Meerbusch: Stromkonverter: Wieder Einwände möglich

Meerbusch: Stromkonverter: Wieder Einwände möglich

Die "Initiative gegen den Doppelkonverter Osterath" informiert am kommenden Mittwoch

Die "Initiative gegen den Doppelkonverter in Osterath" ruft die Meerbuscher Bürger auf, erneut Einwände gegen den Bau eines Konverters in Osterath zu schreiben. "Das zweite Konsultationsverfahren zum Netzentwicklungsplan Strom 2013 ist angelaufen", erklärt Norma Köser-Voitz von der Initiative. "Im Herbst vergangenen Jahres wurden in dem vergleichbaren Szenario zum Netzentwicklungsplan 2012 2300 von 3300 Einwänden allein aus Meerbusch an die Bundesnetzagentur eingeschickt. Das war ein grandioser Erfolg."

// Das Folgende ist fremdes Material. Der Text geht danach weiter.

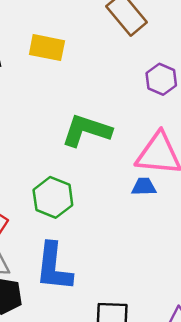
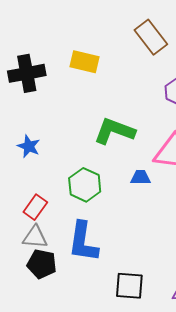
blue trapezoid: (144, 187) -> (141, 177), moved

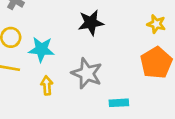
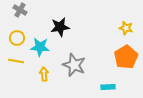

Ob Netzbetreiber Amprion den geplanten Stromkonverter in Osterath bauen wird, steht noch nicht fest. Sicher ist: Laut gültiger Gesetzeslage muss der Konverter ans Umspannwerk Osterath angeschlossen werden. Zurzeit untersucht Amprion mögliche Standorte in einem 20-Kilometer-Radius. Der Konzern, der Osterath als Konverterstandort lange Zeit als "alternativlos" bezeichnet hatte, musste einräumen, dass er dabei lediglich technische Faktoren berücksichtigt hatte. Er will gegen Ende des Jahres mindestens zwei mögliche Standorte präsentieren. Die Stadt Meerbusch hat Verfassungsbeschwerde gegen das Bundesbedarfsplangesetz eingereicht. "Wir haben vom Bundesverfassungsgericht eine Empfangsbestätigung erhalten", erklärte Bürgermeister Dieter Spindler (CDU) in der jüngsten Ratssitzung. "Das Gericht hat sich allerdings noch nicht geäußert, wie es mit der Verfassungsbeschwerde umgeht."

Am kommenden Mittwoch, 2. Oktober, wollen Mitglieder der "Initiative gegen den Doppelkonverter" ab 18 Uhr im Restaurant "Trilogia", Hochstraße 29, Tipps geben, wie die Einwandschreiben formuliert werden sollen und auch Hintergründe des Netzentwicklungsplans erläutern.

Köser-Voitz: "Die Einwandfrist endet dieses Jahr am 8. November. Bis dahin können Einwände an die Bundesnetzagentur geschrieben werden."

Einwände Die Stellungnahmen können per Post an Bundesnetzagentur, Netzentwicklungsplan Strom 2013, Postfach 8001, 53105 Bonn geschickt oder per E-Mail gesendet werden an nep-ub-2013@ bnetza.de.